Redmayne received unanimous recognition and multiple awards for his performance, from the Golden Globes, the BAFTAS, and an Oscar. To prepare for his role, he met Hawking and studied pictures of the physicist at diverse periods of his life to be able to physically portray what motor neuron disease looks like. The result is impressive; even Hawking confessed to the director that while watching the movie, there were certain points when he thought he was watching himself. It is yet the actor who describes Hawking’s personality best: “Although he can move only a few muscles, he sort of emanates this vitality and humor, this wit and flirtatiousness,” Redmayne said. The movie draws more respect to the scientist — it’s not strictly reserved to science nerds.

Where to watch it: YouTube.

Chiwetel Ejiofor and Lupita Nyong’o in 12 Years a Slave (2013)

12 Years a Slave is the true story of Solomon Northup’s based on his book published in 1853. Northup (Chiwetel Ejiofor) was a free-born African-American musician who was offered a job in Washington, D.C. where he was drugged and sold as a slave. Those kinds of kidnapping were not rare at the time and Northup was one of the few victims to regain freedom from slavery. He had to work as a slave for different “owners” on plantations and erase every trace of his previous life as a free man, husband and father.

Through the movie we also meet Patsey (Lupita Nyong’o) whose owner, Master Epps (Michael Fassbender) is incredibly violent, alcohol dependent and believes he has every right on her, or his slaves, his “property”. Images are difficult to watch and handle yet they portray nothing but the truth. The movie works great as an historical reminder.
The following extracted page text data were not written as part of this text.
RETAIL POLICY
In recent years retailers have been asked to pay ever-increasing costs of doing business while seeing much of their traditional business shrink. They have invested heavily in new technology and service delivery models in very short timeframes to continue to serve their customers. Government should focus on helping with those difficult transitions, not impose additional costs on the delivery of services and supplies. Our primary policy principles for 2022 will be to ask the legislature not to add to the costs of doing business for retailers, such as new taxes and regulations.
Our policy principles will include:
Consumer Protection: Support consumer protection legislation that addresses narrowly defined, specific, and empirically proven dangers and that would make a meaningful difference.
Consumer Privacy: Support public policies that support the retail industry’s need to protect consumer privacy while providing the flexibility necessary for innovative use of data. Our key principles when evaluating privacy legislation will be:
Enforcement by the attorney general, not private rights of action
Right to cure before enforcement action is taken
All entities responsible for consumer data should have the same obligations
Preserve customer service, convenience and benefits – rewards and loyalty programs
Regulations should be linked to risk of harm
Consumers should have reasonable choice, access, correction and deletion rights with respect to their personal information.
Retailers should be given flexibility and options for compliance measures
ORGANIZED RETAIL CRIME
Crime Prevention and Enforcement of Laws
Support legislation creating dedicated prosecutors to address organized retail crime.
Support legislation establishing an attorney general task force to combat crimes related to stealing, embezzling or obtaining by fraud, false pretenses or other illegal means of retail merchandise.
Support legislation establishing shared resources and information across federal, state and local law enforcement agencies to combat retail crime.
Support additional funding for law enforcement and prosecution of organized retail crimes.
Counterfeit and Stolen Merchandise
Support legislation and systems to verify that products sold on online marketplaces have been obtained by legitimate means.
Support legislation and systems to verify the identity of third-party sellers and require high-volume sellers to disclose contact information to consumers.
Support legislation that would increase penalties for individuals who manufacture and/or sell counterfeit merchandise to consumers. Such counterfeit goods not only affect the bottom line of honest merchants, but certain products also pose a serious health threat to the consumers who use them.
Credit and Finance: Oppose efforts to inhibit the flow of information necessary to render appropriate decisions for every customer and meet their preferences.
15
In 2014, the movie was awarded the Oscar for Best Motion Picture of the Year becoming the first movie directed and produced by a Black filmmaker (Steve McQueen) to win in this category but also the first to be written by an African-American (John Ridley). Nyong’o won the Oscar for Best Performance by an Actress in a Supporting Role and also became the first Kenyan and the first Mexican actress to win an Academy Award. The movie succeeded in bringing Black excellence to the front of the stage of the ceremony known for being “so White”. As of Ejiofor, he won the Best Leading Actor award at the British ceremony of the BAFTA.